Mimi !!! :love5:. you look so gorgeous in your PE hoodie . Latte loves how she has a twin . hehe



MiniGrace said:


> Elaine, the girls' new sweaters are gorgeous and wow, these pictures came out good! A couple of those are frame worthy!


thanks Terri ! its so good to be abe to post pics again. i got motivated to learn cause i just had to post the SS pics. but i really did miss posting pics of the girls . yes, theres one or two pics that i was very happy with.


----------



## Zorana1125 (Oct 24, 2010)

Mimi adores her twin too!! 


Sent from Petguide.com Free App


----------



## Kathyceja8395 (Jan 13, 2013)

elaina said:


> thanks Kathy !! yes, i thought you would like to see the PE hoodie on Latte. i know your going to end up buying some PE sometime soon . hehe . cant wait to see a pic of Lluvia in hers !!
> Sent from Petguide.com Free App


Lol Yes I will def, end up getting a PE outfit soon!!! Especially seeing gorgeous Latte and Mimi in their adorable matching PE hoodies!! Too cute!!


----------



## Kathyceja8395 (Jan 13, 2013)

Zorana1125 said:


> Mimi says "hi twin" to Latte!!
> 
> 
> Sent from Petguide.com Free App


Aww Mimi looks gorgeous with the PE hoodie too!!


----------



## nabi (Nov 25, 2004)

Love seeing those two beauties...their new outfits are lovely.


----------



## Chihuahuasloveme (Jan 8, 2010)

I love the outfits I found they all look so good on your girls!! I can't wait to see the coat on Peyton!!!!


----------



## Habbysmama (Dec 28, 2013)

It's amazing how a happy a couple of cute looking chihuahuas in sweaters can cheer someone up!


----------



## debrawade10 (Oct 10, 2013)

Aawww, yes they do cheer you up! Love the pics and the beautiful Charlottes dresses. The detail on them is so pretty. Of course your cutie pies are adorable. That Paris Erotica is to die for!


----------



## Lulajane (Jun 24, 2013)

They look lovely!! I LOVE Latte's tongue picture LOL!! Your girls are so pretty!


----------



## elaina (Jul 1, 2008)

nabi said:


> Love seeing those two beauties...their new outfits are lovely.


thank you . 



Chihuahuasloveme said:


> I love the outfits I found they all look so good on your girls!! I can't wait to see the coat on Peyton!!!!
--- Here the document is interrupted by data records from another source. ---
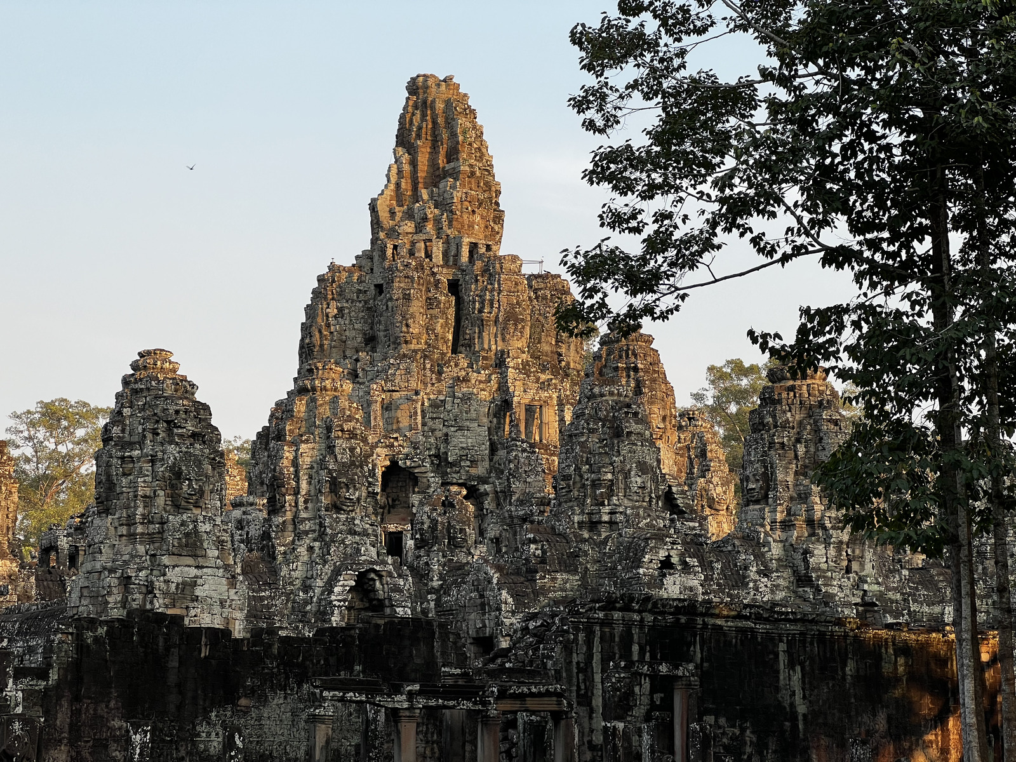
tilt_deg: +10.7
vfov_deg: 19.1
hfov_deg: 25.3
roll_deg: +0.2
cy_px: 381
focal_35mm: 77
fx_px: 2260
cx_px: 508
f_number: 2.8
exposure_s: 1/193
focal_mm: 9
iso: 32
Thanks again Sherri ! I am very happy with the Charlottes dresses you found for me . Probably by the end of the week i'll snap some pics of Peyton in the coat . that coat is just gorgeous !



Habbysmama said:


> It's amazing how a happy a couple of cute looking chihuahuas in sweaters can cheer someone up!


your absolutely right !! it is so amazing. the girls do really cheer me up and I love dressing them in cute sweaters and hoodies and they love it too 



debrawade10 said:


> Aawww, yes they do cheer you up! Love the pics and the beautiful Charlottes dresses. The detail on them is so pretty. Of course your cutie pies are adorable. That Paris Erotica is to die for!


thanks Debby ! yes, these Charlottes dresses have such pretty detail on them and the quality is excellent. I wish they sold them here in the US ( for the bargain price I got them for ). and I love this PE make. I just have one other item by PE. its for Minnie and its very cute and nice. its an all in one, she looks like a lamb in it and it keeps her super warm 



Lulajane said:


> They look lovely!! I LOVE Latte's tongue picture LOL!! Your girls are so pretty!


thank you !! LOL. that was a funny pic with Lattes toungue out. I was trying to get a nice pose and she would not hold still at all.


----------